------ Okunacak metin

Fenomen din öğretmeni Serhat Karanfil konuştu

Din kültürü ve ahlak bilgisi hocası Serhat Karanfil, geçtiğimiz hafta sosyal medyada en çok konuşulan isimlerden biri oldu.
Alışık olmadığımız tarzda bir din öğretmeni o... Staj için gittiği lisede öğrencilerinden biri gizlice fotoğraflarını çekip internete yükledi, olanlar oldu. Sadece bir günde 30 bin takipçi kazandı, sayı her dakika artıyor.

Yeni sosyal fenomeni Serhat Karanfil kendisine yöneltilen aşırı ilgiyi yorumladı: “23 yaşında biri olarak böyle bir fiziğe sahip olmam normal. Hem benim gibi başka arkadaşlar da var. Yakışıklı gezenler...”

------------
------ Mevcut veriler

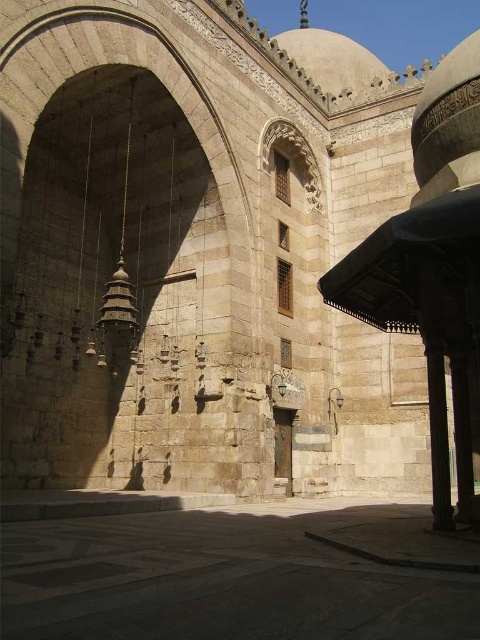
Question: Which point is farther to the camera?

Choices:
 (A) gray stone courtyard at lower center
 (B) brown stone pillar at right

Answer: (B)

Question: Can you confirm if gray stone courtyard at lower center is wider than brown stone pillar at right?

Choices:
 (A) yes
 (B) no

Answer: (A)

Question: In this image, where is gray stone courtyard at lower center located relative to brown stone pillar at right?

Choices:
 (A) above
 (B) below

Answer: (B)

Question: Is gray stone courtyard at lower center thinner than brown stone pillar at right?

Choices:
 (A) no
 (B) yes

Answer: (A)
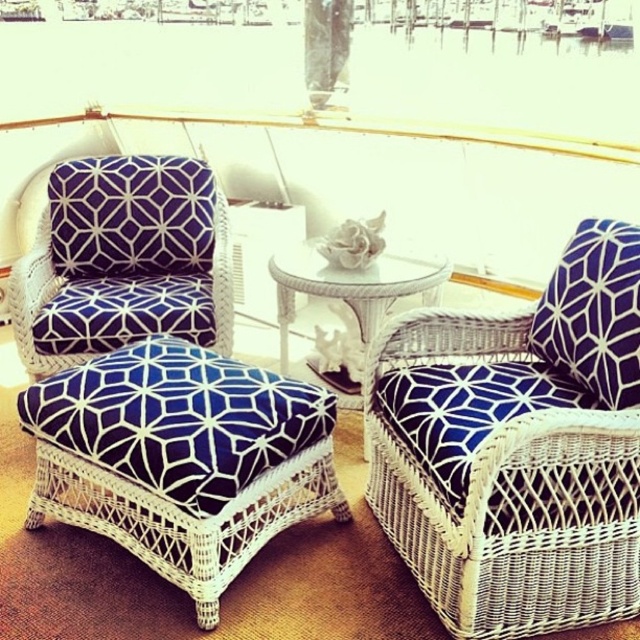
Question: Is blue printed cushion at right positioned before glassy white table at center?

Choices:
 (A) no
 (B) yes

Answer: (B)

Question: Which point is farther to the camera?

Choices:
 (A) white wicker armchair at center
 (B) blue printed cushion at right

Answer: (B)

Question: Among these points, which one is farthest from the camera?

Choices:
 (A) (92, 506)
 (B) (138, 200)
 (C) (371, 330)

Answer: (B)

Question: Is white wicker armchair at center behind blue printed cushion at right?

Choices:
 (A) yes
 (B) no

Answer: (B)

Question: Does white wicker armchair at center have a lesser width compared to navy blue fabric stool at center?

Choices:
 (A) yes
 (B) no

Answer: (A)

Question: Which point is closer to the camera?

Choices:
 (A) glassy white table at center
 (B) matte blue fabric armchair at left

Answer: (A)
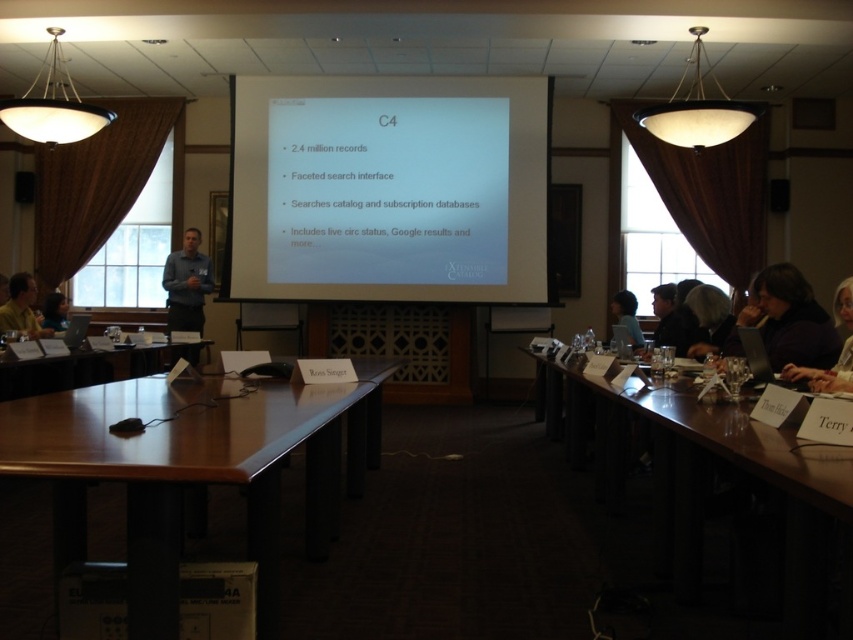
Who is positioned more to the left, white matte projector screen at center or white hair at upper right?

white matte projector screen at center

From the picture: Does white matte projector screen at center appear on the right side of white hair at upper right?

In fact, white matte projector screen at center is to the left of white hair at upper right.

Consider the image. Measure the distance between point (351, 189) and camera.

The distance of point (351, 189) from camera is 7.71 meters.

This screenshot has width=853, height=640. In order to click on white matte projector screen at center in this screenshot , I will do `click(387, 189)`.

Which is in front, point (636, 340) or point (45, 321)?

Point (636, 340)

I want to click on matte black laptop at center, so click(627, 316).

Where is `matte black laptop at center`? matte black laptop at center is located at coordinates point(627,316).

Where is `matte black laptop at center`? This screenshot has width=853, height=640. matte black laptop at center is located at coordinates (627, 316).

Does brown wooden table at center appear on the right side of gray shirt at center?

Indeed, brown wooden table at center is positioned on the right side of gray shirt at center.

Is brown wooden table at center positioned behind gray shirt at center?

No, it is in front of gray shirt at center.

Identify the location of brown wooden table at center. (78, 369).

You are a GUI agent. You are given a task and a screenshot of the screen. Output one action in this format:
    pyautogui.click(x=<x>, y=<y>)
    Task: Click on the brown wooden table at center
    The height and width of the screenshot is (640, 853).
    Given the screenshot: What is the action you would take?
    pyautogui.click(x=78, y=369)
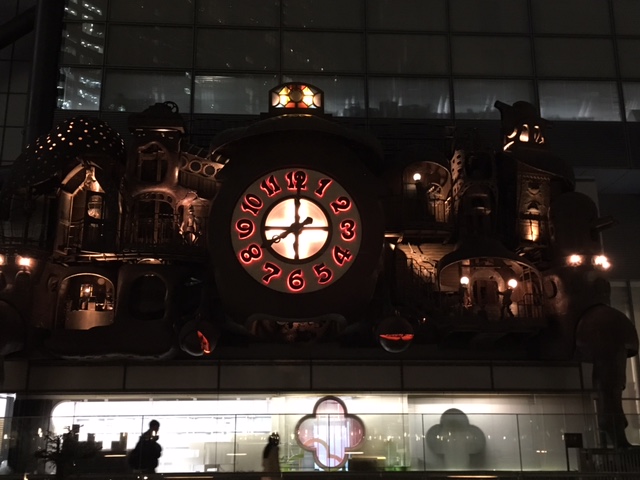
Find the location of a particular element. The image size is (640, 480). clock is located at coordinates 296,244.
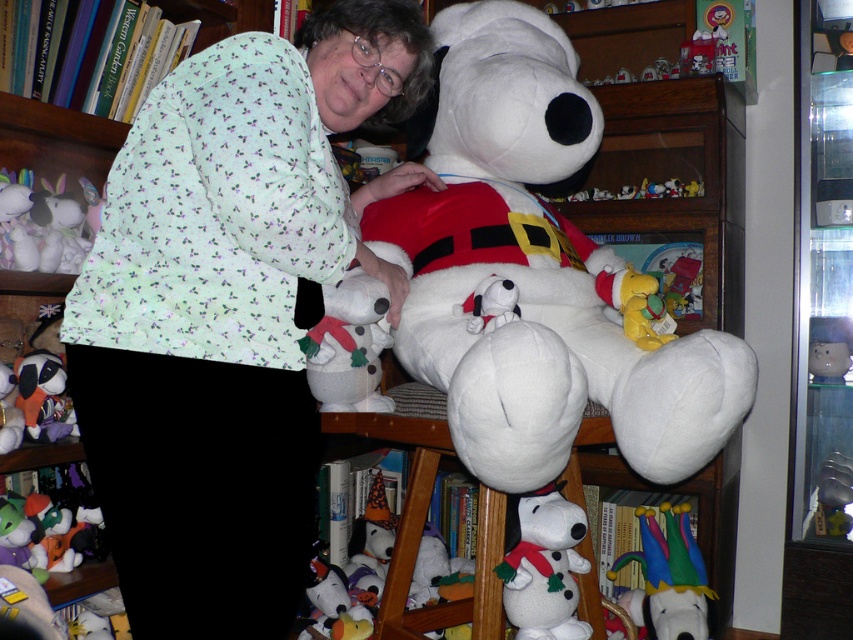
You are a photographer trying to capture a clear shot of both the light green printed fabric at center and the white plush bear at center. Which object should you focus on first to ensure both are in focus?

You should focus on the light green printed fabric at center first because it is closer to the viewer than the white plush bear at center, allowing you to adjust the focus to include both objects.

Looking at this image, you are a delivery person who just arrived with a small package for the owner of the light green printed fabric at center and the white plush bear at center. The delivery requires that you place the package exactly between these two items. Given their current positions, can you position the package precisely in the middle? Explain your reasoning.

The light green printed fabric at center is 11.68 inches from the white plush bear at center. Since the distance between them is measurable, you can place the package exactly halfway between them by dividing the distance by two, resulting in 5.84 inches from each item.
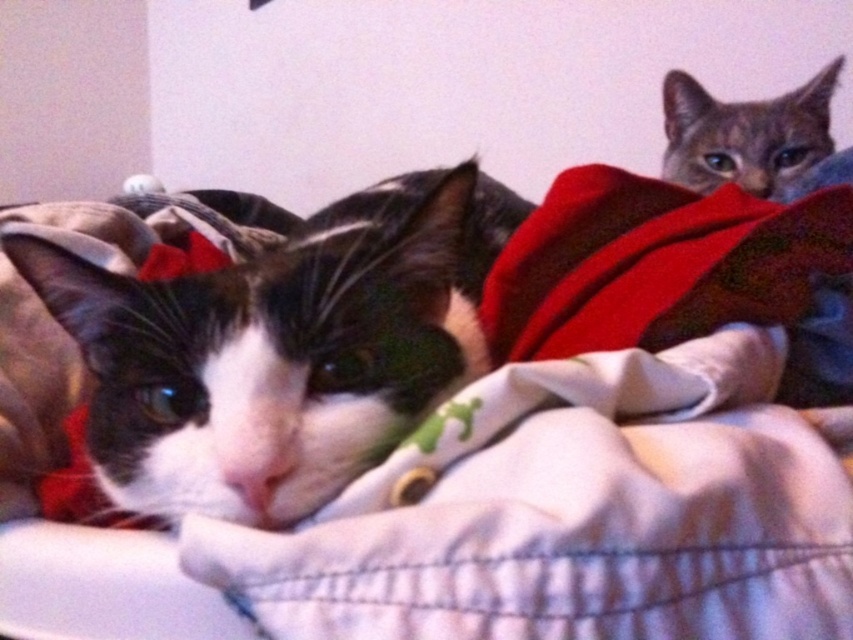
Which is in front, point (192, 348) or point (791, 138)?

Positioned in front is point (192, 348).

Measure the distance from black and white fur cat at left to gray tabby cat at upper right.

black and white fur cat at left and gray tabby cat at upper right are 19.94 inches apart.

Locate an element on the screen. This screenshot has height=640, width=853. black and white fur cat at left is located at coordinates (282, 348).

You are a GUI agent. You are given a task and a screenshot of the screen. Output one action in this format:
    pyautogui.click(x=<x>, y=<y>)
    Task: Click on the black and white fur cat at left
    
    Given the screenshot: What is the action you would take?
    pyautogui.click(x=282, y=348)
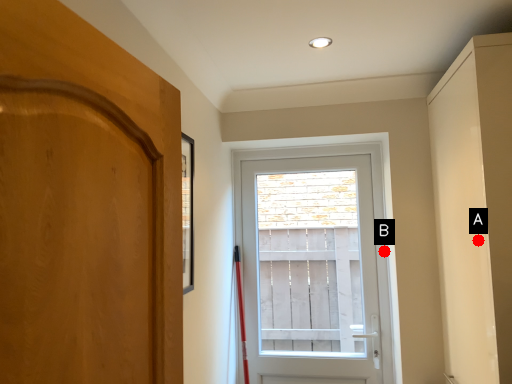
Question: Two points are circled on the image, labeled by A and B beside each circle. Which of the following is the closest to the observer?

Choices:
 (A) A is closer
 (B) B is closer

Answer: (A)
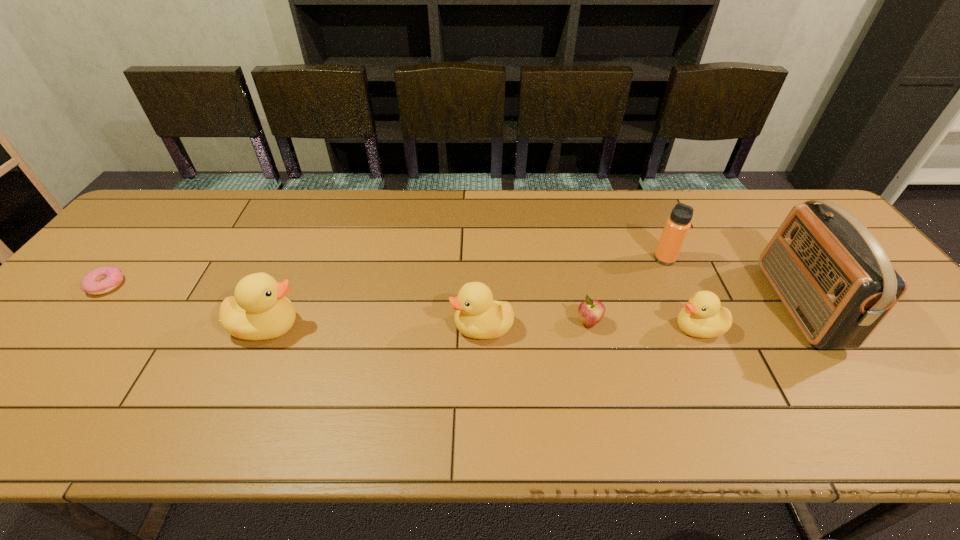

------------

Din öğretmeni Serhat Karanfil hakkındaki habere göre Karanfil sadece bir günde kaç takipçi kazandı?

Sadece bir günde 30 bin takipçi kazandı.